There isn’t much time to get it out with a game this evening in Portland, which regained first place from the Chiefs (29-12-3-2, 63 points) with a 5-1 win over Seattle.

“We’ll see how we react tomorrow,” Nachbaur said. “I had guys sitting out tonight that could have played. It started last night and it’s going through our locker room now. When it enters the locker room it’s my job to nip it in the bud and I’m in the process of doing that.”

That’s to take nothing away from Kelowna (26-20-0-0, 52), and the game-winning goal was indicative of that.

Brett Bulmer outskated one defenseman and fended off the other before cutting in on Spokane goalie Mac Engle, who was making his first start since Dec. 17.

“I waited the goalie out and tucked it in there,” Bulmer said after his second goal of the game and 17th of the season with 3:32 to play.

Geordie Wudrick’s 25th goal into an empty net iced the game.

It didn’t take the Chiefs long to grab the lead, with Tyler Johnson sitting out front to bury the feed from Dominik Uher 80 seconds into the game. It was Johnson’s league-leading 36th goal, tying his career high.
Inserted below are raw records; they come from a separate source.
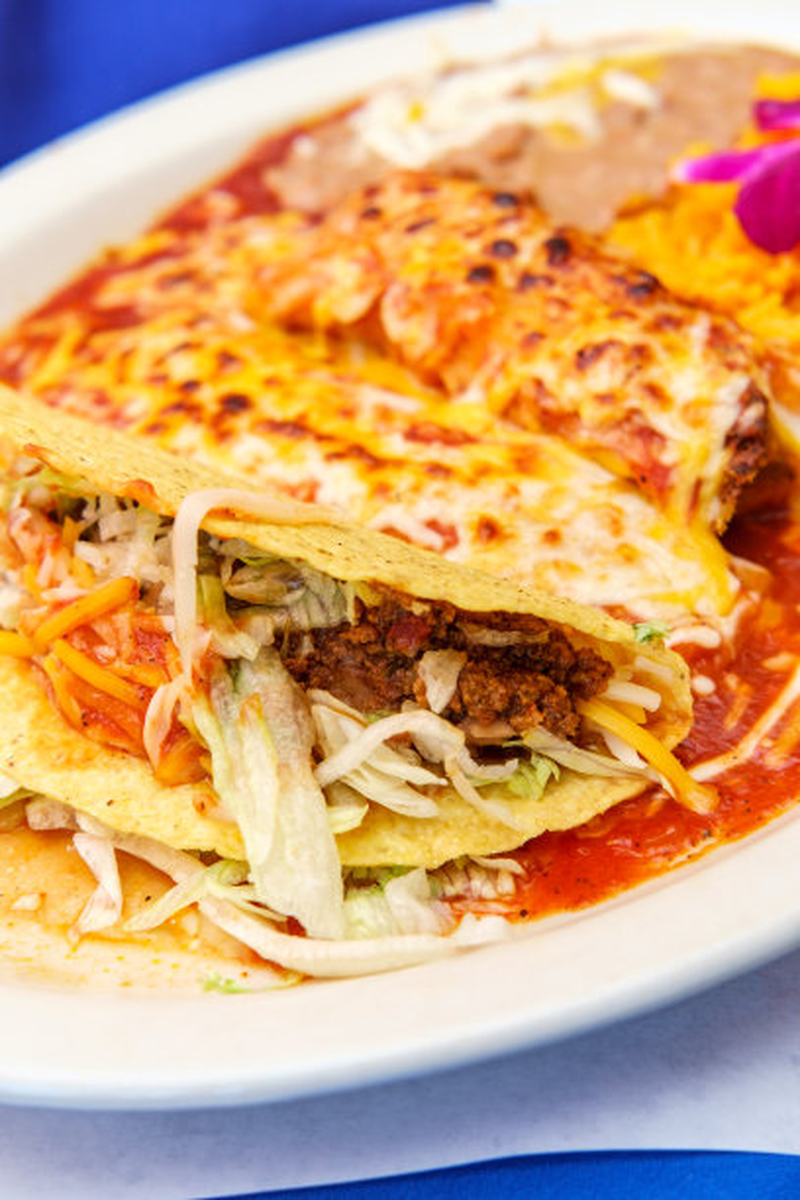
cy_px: 600
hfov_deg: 25.5
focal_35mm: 53
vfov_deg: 37.5
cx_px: 400
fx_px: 1767
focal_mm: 35
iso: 320
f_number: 5
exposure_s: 1/125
Bulmer tied the game with a power-play goal at 4:14. About 5 minutes later the Rockets went on the power play again and again Brown foiled Johnson’s short-handed chance. Seconds later Johnson was charging in again, but this time he sent the puck to Koper, who banged it home for his 23rd goal. The shortie, at 10:47, was the 13th for the Chiefs, tying for the league lead.

Mitch Holmberg staked the Chiefs to a 3-1 lead just 18 seconds into the second period, but that was the high-water mark. The Rockets got one back on Colton Heffley’s goal after a Chiefs giveaway at 5:03. Then a 5-on-3 power play was wasted, and with 1:20 to go in the period Shane McColgan was camped on the doorstep to bang in a rebound of Mitchell Chapman’s shot from the point to tie the game.

“There was no finish in our game,” Nachbaur said. “I thought we had them on the ropes at 3-1 and then our group got really arrogant.”

The giveaway goal and unproductive 5-on-3 were only two minutes apart.

“And these are our key guys,” Nachbaur said. “Your key guys instill stuff in your team whether it’s good or bad and tonight they were the ones that let their foot off the throttle.”

The Chiefs outshot the Rockets 38-17 but still lost for the first time at home since Seattle pulled out a 5-4 win in overtime on Dec. 15. The last time they didn’t pick up a point at home was when Red Deer won 4-2 on Oct. 23. That’s a string of 14 wins and two overtime losses.